= Aim of the exercise =
In the passage on processing pixels within a silhouette object, where is the collision detector first placed for a head-and-upper torso portrait?

[Passage for review Boundary: Start]

Process Pixels Within Silhouette Object
[0060] Step 160 further aids in defining the silhouette of the
object by analyzing the area within the coarse boundary established
in step 140. Step 160 involves moving another collision detector
within the interior of the silhouette object. The detector may be
of a similar type to the disc shaped detector described above or it
may have different parameters such as size or shape.
[0061] The following is an example of how the disc shaped collision
detector is used to process the area within the silhouette object.
The detector is initially located at a position where it is
believed that the object is located. For example, in the case of
the head-and-upper torso portrait, the silhouette object is
generally centered in the image with the upper body filling most of
the bottom edge of the image. Therefore, the detector is located at
a midpoint between the side edges of the image near the bottom
edge. The detector is allowed to move freely over "non-white"
pixels within the currently identified boundaries of the silhouette
object. Whenever an edge of the detector encounters a "white"
pixel, (which should be just outside the silhouette object by
virtue of markers set in step 140), the detector cannot proceed
further, and the encountered pixel will be labelled as a boundary
pixel of the silhouette.
[0062] In this way, the silhouette of the silhouette object is
obtained by collecting all of the labelled boundary pixels.
[0063] The radius of the disc shaped region should not be set too
small or it may escape into the area outside the silhouette object
of the image. Similarly it should not be set too large else details
in the curvature of the silhouette may be lost.

[Passage for review Boundary: End]
[Extracted records Boundary: Start]

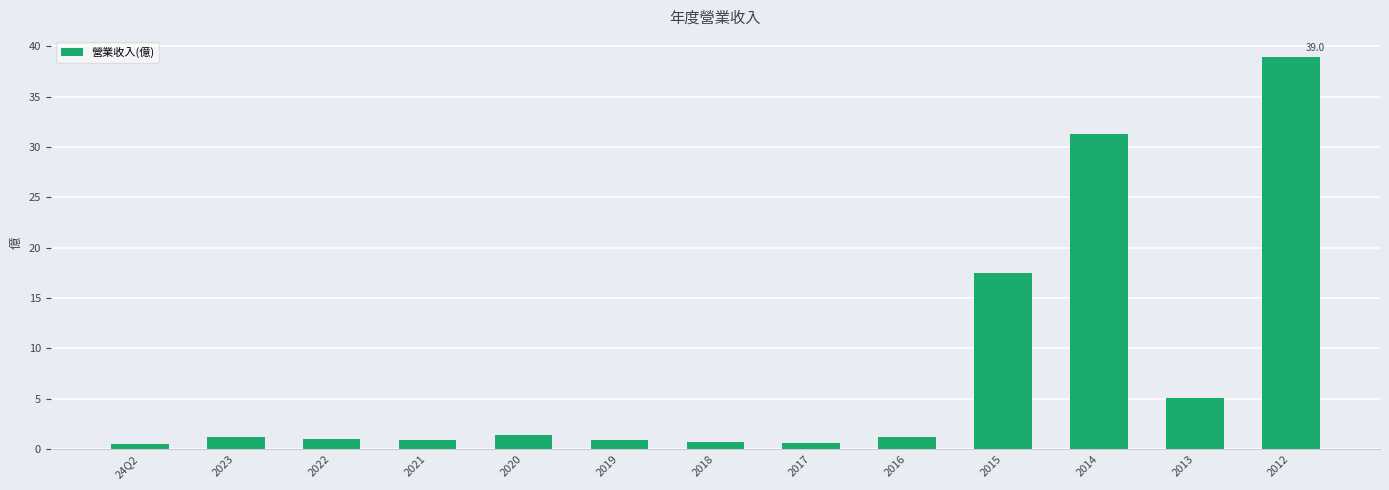

What is the ratio of the value at 2013 to the value at 2023?

4.3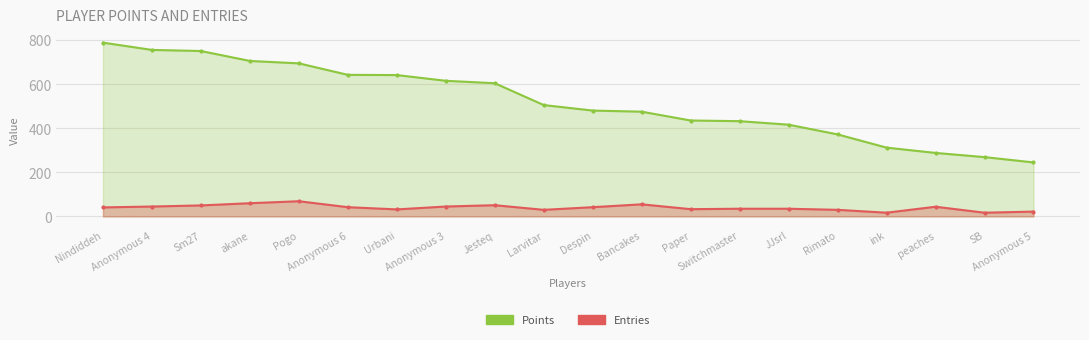

What is the value of the Points point at the 12th from the left?

475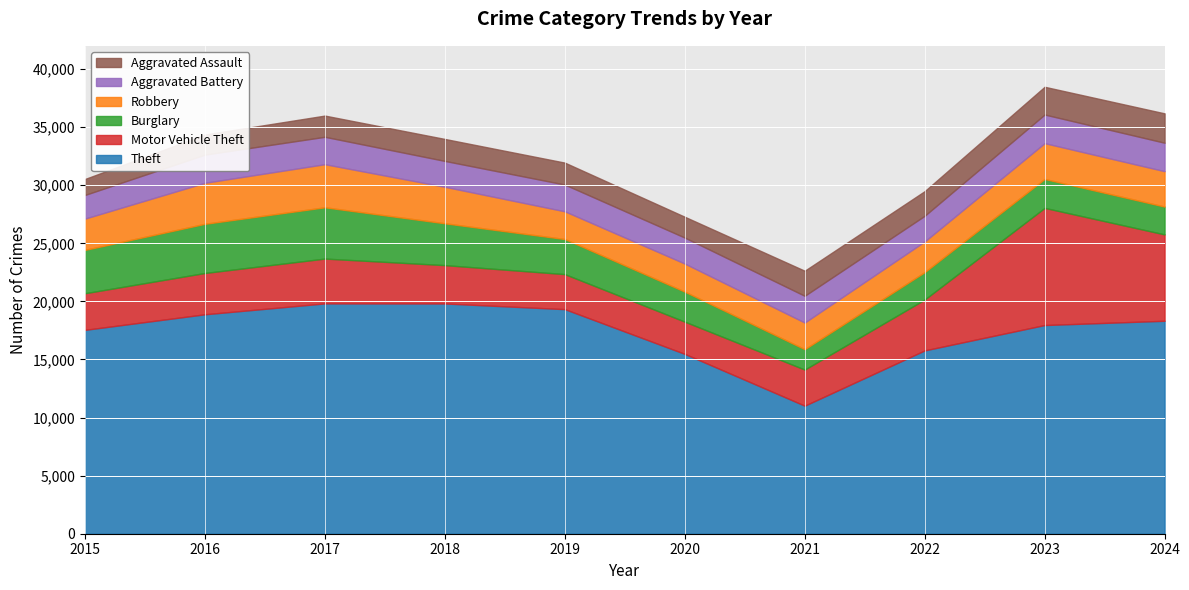

Which category has the lowest value in the Theft series?

2021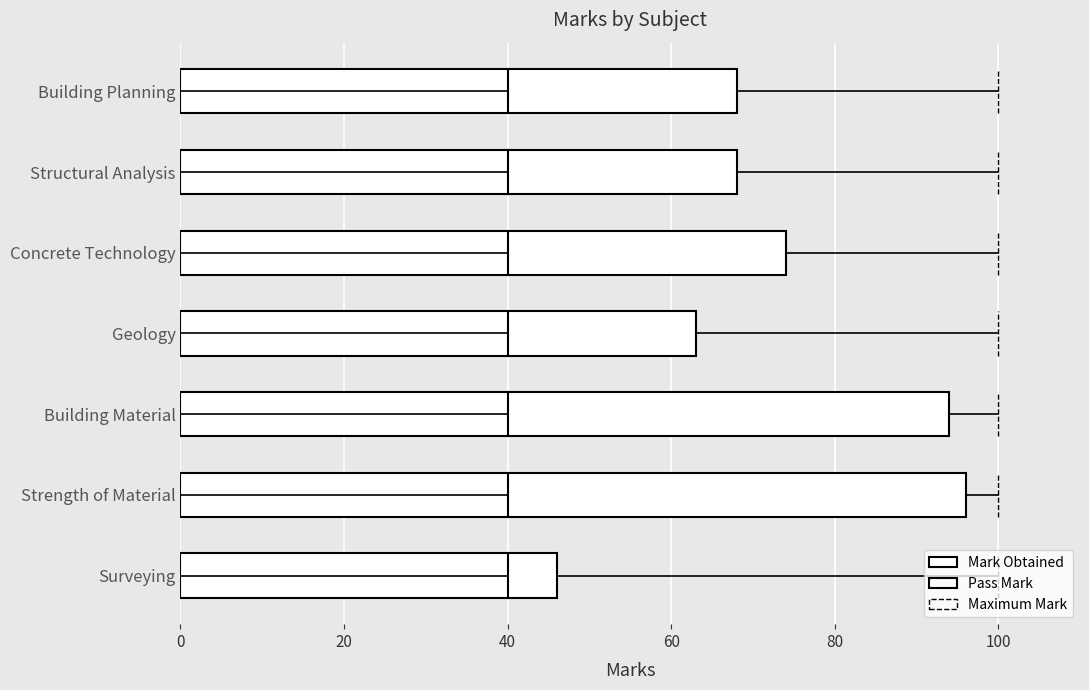

What is the ratio of the value at Surveying to the value at Building Planning?

0.7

[Extracted records Boundary: End]

= Task output =
At a midpoint between the side edges of the image, near the bottom edge.